Personal information
- Full name: Frank Sanguinetti
- Date of birth: 5 May 1886
- Place of birth: Collingwood, Victoria
- Date of death: 27 July 1973 (aged 87)
- Place of death: Camberwell, Victoria
- Original team(s): Collingwood Districts

Playing career^{1}
- Years: Club / Games (Goals)
- 1908: Richmond / 1 (0)
- ^{1} Playing statistics correct to the end of 1908.

= Frank Sanguinetti =

Australian rules footballer

Frank Sanguinetti (5 May 1886 – 27 July 1973) was an Australian rules footballer who played with Richmond in the Victorian Football League (VFL).

==Family==
The son of tailor John Francis Sanguinetti (1862-1917), and dressmaker Emily Purthynia Sanguinetti (1862-1902), née Williams, Frank Sanguinetti was born at Collingwood, Victoria on 5 May 1886.

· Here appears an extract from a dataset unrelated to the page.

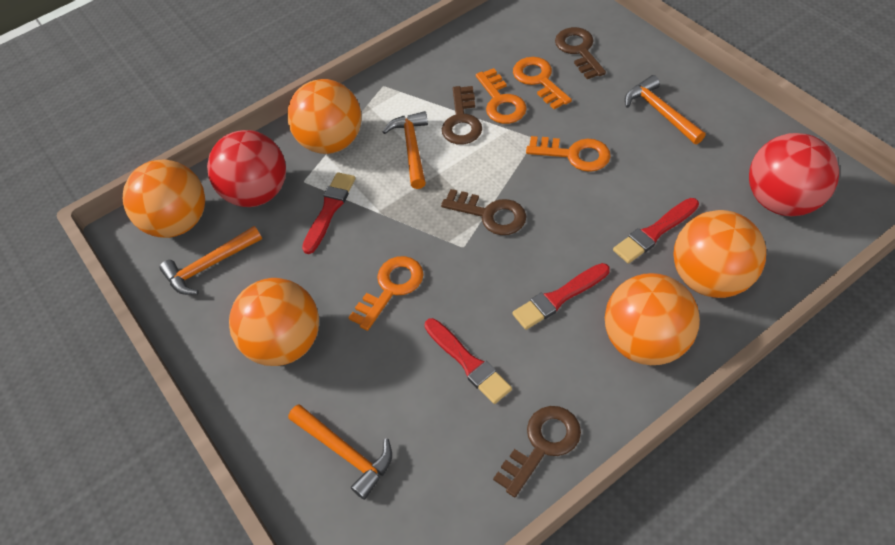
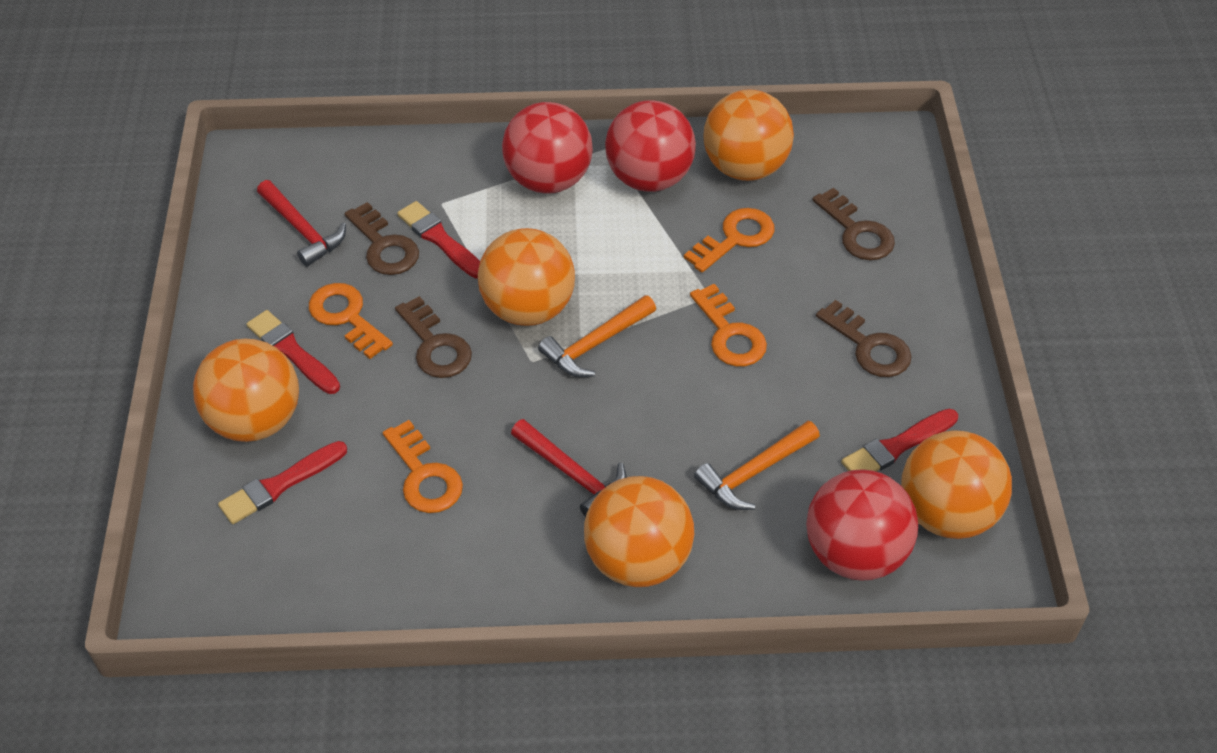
orange hammer: [160,226,262,295] [288,404,392,500] [383,111,428,189] [625,75,706,144] = 4 -> [538,295,656,377] [694,421,820,510] = 2
red ball: [207,130,286,207] [749,133,839,216] = 2 -> [502,102,593,194] [605,100,696,192] [806,469,918,581] = 3
red hammer: none = 0 -> [257,180,346,267] [511,419,627,517] = 2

He married Edith Jane Allen (1890-1972) in 1912. They had six children.

==Football==
After a single senior game with Richmond against Carlton at the Punt Road Oval on 15 August 1908, the second last match of Richmond's first VFL season, Sanguinetti returned to Collingwood Districts in 1909 where he played until 1913.

==Death==
Having spent his life employed as a tailor, he died at Camberwell, Victoria on 27 July 1973.